[Math] the difference between ergodicity and the law of large numbers

ergodic-theorylaw-of-large-numbersmarkov chainsprobabilitystochastic-processes

I want to begin by saying that I know absolutely no measure theory.

To my knowledge, roughly speaking a stochastic process is ergodic if its time average converges to the expectation (space average) over a long period of time.

For an iid sequence $X_{1} \ldots X_{n}$ with finite mean, I noticed that if consider the index as time then the average of this sequence $\frac{1}{n} \sum_{i=1}^{n} X_{i}$ is the very definition of time average. The law of large numbers states this will converge to $E[X_{i}]$ as $n \rightarrow \infty$.

So, I am not sure how the law of large numbers is different from ergodicity? Looks to me they are saying the same thing. Can a stochastic process be ergodic if it isn't iid?

I am also not sure how the definition of ergodicity coincides with the definition given in the context of markov chains, where the chain is ergodic if it is aperiodic, irreducible, and finite mean recurrence time.

Best Answer

A stochastic process is a collection $\{X_t\}_t$ of real-valued (for this discussion) random variables defined on a common probability space $(\Omega,\mathcal{F},P)$. For this discussion, we'll have the indexing be over the natural numbers $\mathbb{N}$: $(X_n)_{n \ge 1}$. For the definitions we consider, we insist that each $X_n$ has the same mean, denoted $E[X]$. A process $(X_n)_n$ is stationary if, for any $m \ge 1$ and any Borel sets $A_1,\dots,A_m$, it holds that $P(X_1 \in A_1, \dots, X_m \in A_m) = P(X_2 \in A_1,\dots,X_{m+1} \in A_m)$; in other words, $(X_n)_n$ is stationary if the law of $(X_1,X_2,X_3,\dots)$ is the same as the law of $(X_2,X_3,\dots)$ (where the value space is $\mathbb{R}^\mathbb{N}$ with product sigma-algebra).
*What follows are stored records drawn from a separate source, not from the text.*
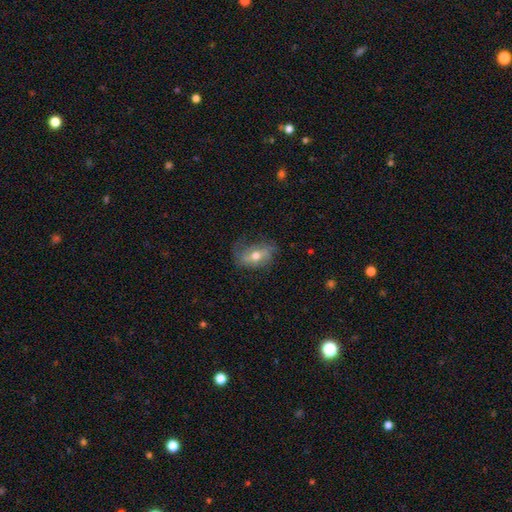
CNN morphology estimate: Smooth or featured: featured or disk — 52% (smooth — 39%)
Edge-on disk: no — 91% (yes — 9%)
Merging: none — 56% (minor disturbance — 27%)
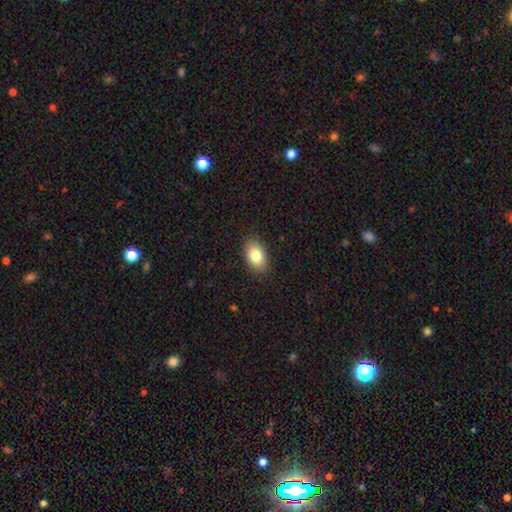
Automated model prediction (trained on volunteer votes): Overall: smooth (82%). How rounded: in between (88%). Merging: none (88%).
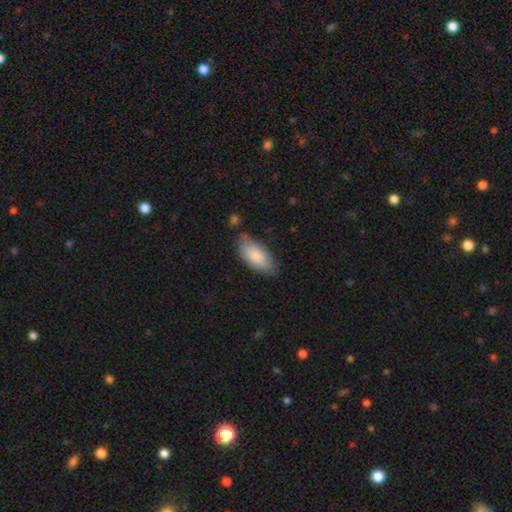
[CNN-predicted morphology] type=smooth (84%); roundness=in between (90%); merging=none (70%).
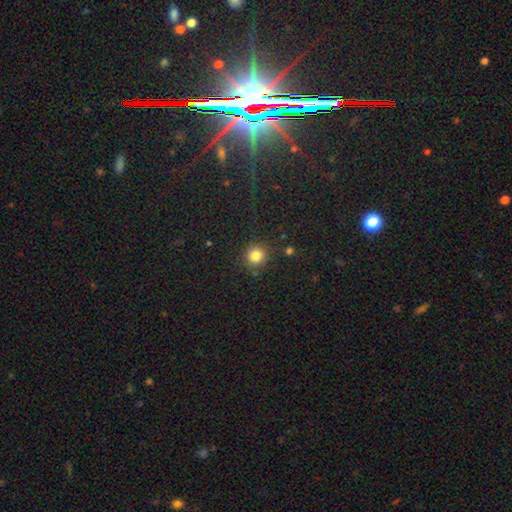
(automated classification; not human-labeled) Smooth or featured? Predicted: smooth (p=0.82). How rounded? Predicted: round (p=0.91). Merging? Predicted: none (p=0.85).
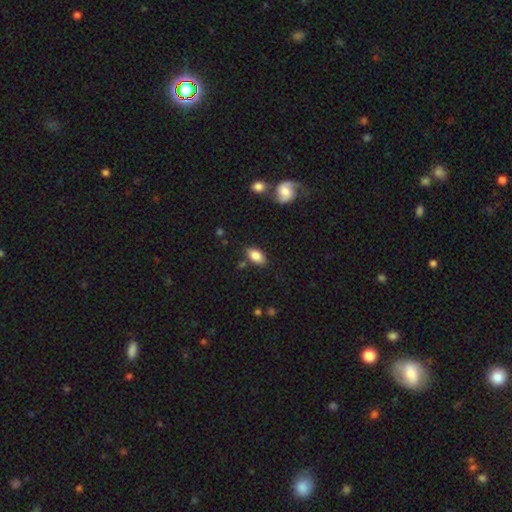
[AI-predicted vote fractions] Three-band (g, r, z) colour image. It shows a smooth galaxy with no disk features (84%) that is in between round and cigar-shaped (91%). Merging: none (79%).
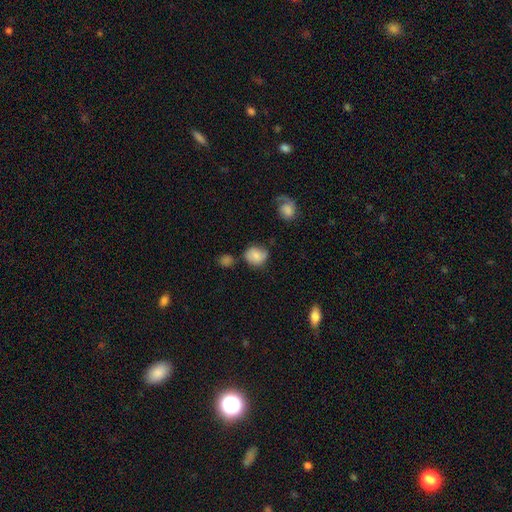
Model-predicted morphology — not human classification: Overall: smooth (75%). How rounded: round (70%). Merging: none (64%).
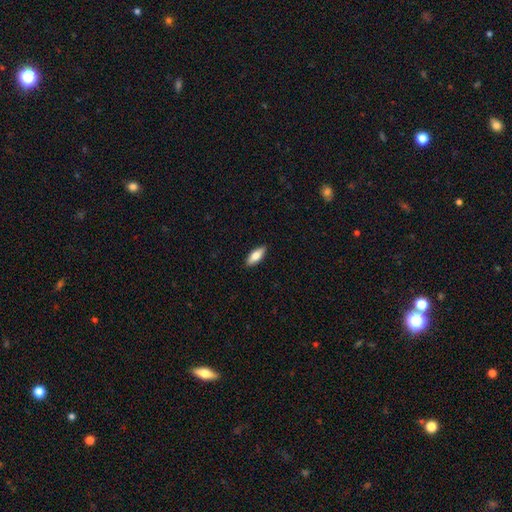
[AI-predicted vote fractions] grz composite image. It shows a smooth galaxy with no disk features (76%) that is in between round and cigar-shaped (68%). Merging: none (89%).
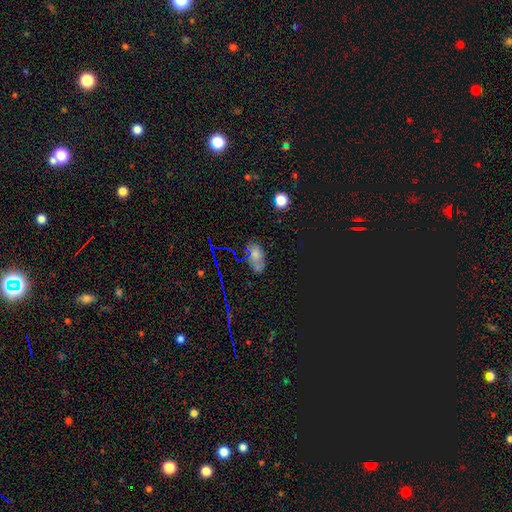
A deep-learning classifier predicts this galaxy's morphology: smooth-or-featured: smooth: 56% | star or artifact: 30% | featured or disk: 14%
  how-rounded: in between: 85% | round: 12% | cigar-shaped: 4%
  merging: none: 62% | minor disturbance: 23% | major disturbance: 9% | merger: 6%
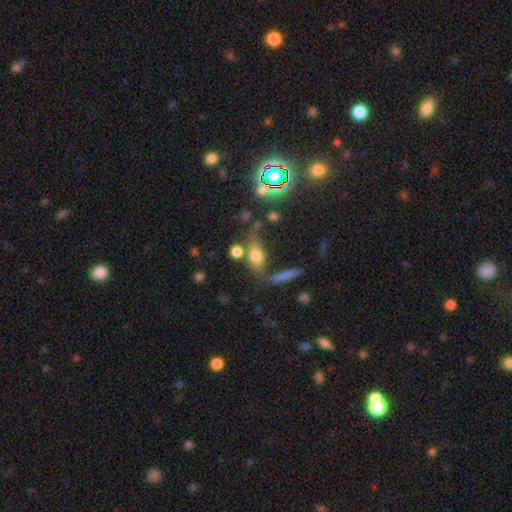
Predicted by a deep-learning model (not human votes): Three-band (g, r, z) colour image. It shows a smooth galaxy with no disk features (67%) that is in between round and cigar-shaped (67%). Merging: none (53%).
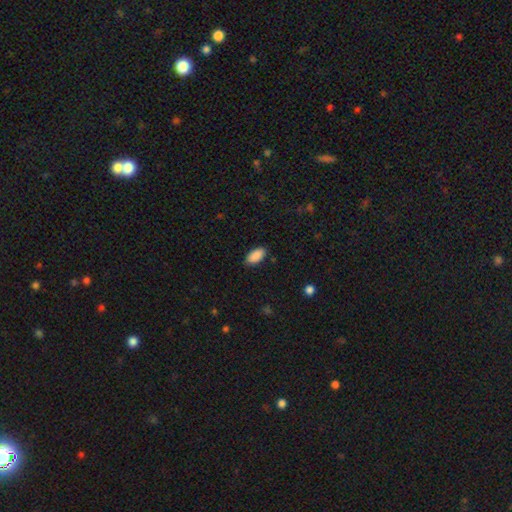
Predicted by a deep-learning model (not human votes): Smooth or featured: smooth — 90% (star or artifact — 7%)
How rounded: in between — 93% (cigar-shaped — 4%)
Merging: none — 87% (minor disturbance — 9%)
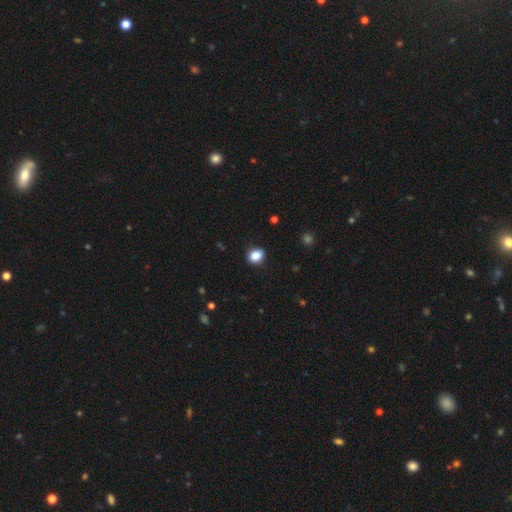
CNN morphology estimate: This is clearly a smooth galaxy (86%). How rounded: possibly in between (53%). Merging: clearly none (86%).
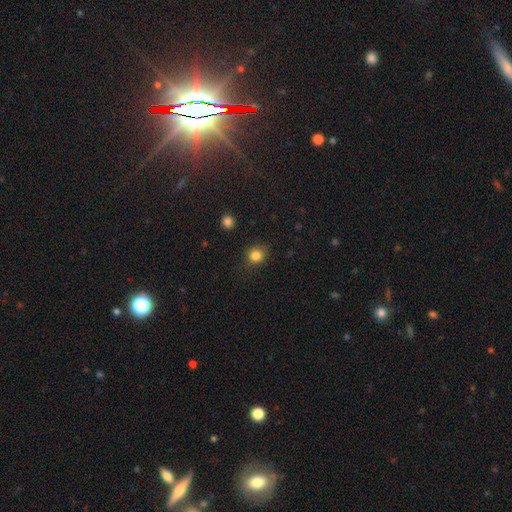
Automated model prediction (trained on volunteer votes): This appears to be a smooth galaxy with no disk features (83%) that is round (85%). Merging: none (85%).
We say that $(X_n)_n$ is ergodic if $(X_n)_n$ is stationary and $(\mathbb{R}^\mathbb{N},\mathcal{B}^\mathbb{N},P^\mathbb{N},T)$ is ergodic as a measure preserving system, where $P^\mathbb{N}(A) := P((X_1(\omega),X_2(\omega),\dots) \in A)$ and $T$ is the left shift: $T((x_1,x_2,x_3,\dots)) := (x_2,x_3,\dots)$ (note that $(X_n)_n$ stationary implies $T$ preserves $P^\mathbb{N}$). A consequence of this notion of ergodicity is that for each measurable $f: \mathbb{R} \to \mathbb{R}$, it holds that $\frac{1}{N}\sum_{n \le N} f(X_n(\omega)) \to E[f(X)]$ with probability $1$.
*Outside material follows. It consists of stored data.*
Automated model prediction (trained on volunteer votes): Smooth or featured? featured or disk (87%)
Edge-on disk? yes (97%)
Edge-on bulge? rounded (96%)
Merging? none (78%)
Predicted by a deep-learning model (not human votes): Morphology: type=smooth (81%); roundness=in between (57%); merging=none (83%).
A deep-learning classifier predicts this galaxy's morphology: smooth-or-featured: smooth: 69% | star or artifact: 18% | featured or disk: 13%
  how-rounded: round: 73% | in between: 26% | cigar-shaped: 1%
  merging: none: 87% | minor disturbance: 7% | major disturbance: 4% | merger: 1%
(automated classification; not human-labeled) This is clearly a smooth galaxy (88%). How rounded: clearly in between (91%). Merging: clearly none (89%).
We say that $(X_n)_n$ is mean-ergodic if $E\left[|\frac{1}{N}\sum_{n \le N} X_n - E[X]|^2\right] \to 0$ as $N \to \infty$. Note that $(X_n)_n$ need not be stationary.
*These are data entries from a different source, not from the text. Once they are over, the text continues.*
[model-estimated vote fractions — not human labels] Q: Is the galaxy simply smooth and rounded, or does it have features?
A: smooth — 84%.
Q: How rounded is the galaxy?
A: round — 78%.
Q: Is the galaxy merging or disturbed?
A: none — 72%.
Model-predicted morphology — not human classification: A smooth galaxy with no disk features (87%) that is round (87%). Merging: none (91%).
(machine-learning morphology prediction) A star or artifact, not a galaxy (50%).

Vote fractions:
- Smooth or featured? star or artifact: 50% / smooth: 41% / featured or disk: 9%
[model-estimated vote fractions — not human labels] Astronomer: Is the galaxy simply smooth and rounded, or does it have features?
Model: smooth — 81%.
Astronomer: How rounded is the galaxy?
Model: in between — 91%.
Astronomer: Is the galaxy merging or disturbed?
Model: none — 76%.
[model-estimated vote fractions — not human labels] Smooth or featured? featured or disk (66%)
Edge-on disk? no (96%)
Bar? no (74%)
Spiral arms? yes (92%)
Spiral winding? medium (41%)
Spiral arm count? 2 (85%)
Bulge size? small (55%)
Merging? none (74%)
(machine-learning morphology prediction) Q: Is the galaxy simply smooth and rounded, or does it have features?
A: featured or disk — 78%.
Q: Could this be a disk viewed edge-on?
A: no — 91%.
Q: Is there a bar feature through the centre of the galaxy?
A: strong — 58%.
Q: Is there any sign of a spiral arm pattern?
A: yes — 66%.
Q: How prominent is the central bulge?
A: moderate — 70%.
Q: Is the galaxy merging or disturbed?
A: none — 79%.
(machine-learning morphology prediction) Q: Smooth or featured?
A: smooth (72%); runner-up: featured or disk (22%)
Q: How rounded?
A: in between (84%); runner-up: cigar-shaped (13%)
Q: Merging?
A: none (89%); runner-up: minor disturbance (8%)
We say that $(X_n)_n$ is pointwise-ergodic if $\frac{1}{N}\sum_{n \le N} X_n(\omega) \to E[X]$ with probability $1$. Note that ergodic implies pointwise-ergodic.

We say that $(X_n)_n$ is LLN-applicable if the $X_n's$ are i.i.d. and the set of $\omega \in \Omega$ satisfying $\frac{1}{N}\sum_{n \le N} X_n(\omega) \to E[X]$ has measure/probability $1$.

It is not clear what is usually meant by "ergodic". Wikipedia uses "ergodic" to mean mean-ergodic.

As the comments indicate, there are $(X_n)_n$ that are pointwise-ergodic but not i.i.d. and thus not LLN-applicable. For example, we can take any $Y_n$'s that are i.i.d. and then consider $(X_1,X_2,\dots) = (Y_1,Y_1,Y_2,Y_3,\dots)$.

This answer gives an example of $(X_n)_n$ that are stationary, pointwise-ergodic, but not ergodic. The example is also mean-ergodic if $E[Y_i] = 0$ and $E[Y_i^2] < \infty$.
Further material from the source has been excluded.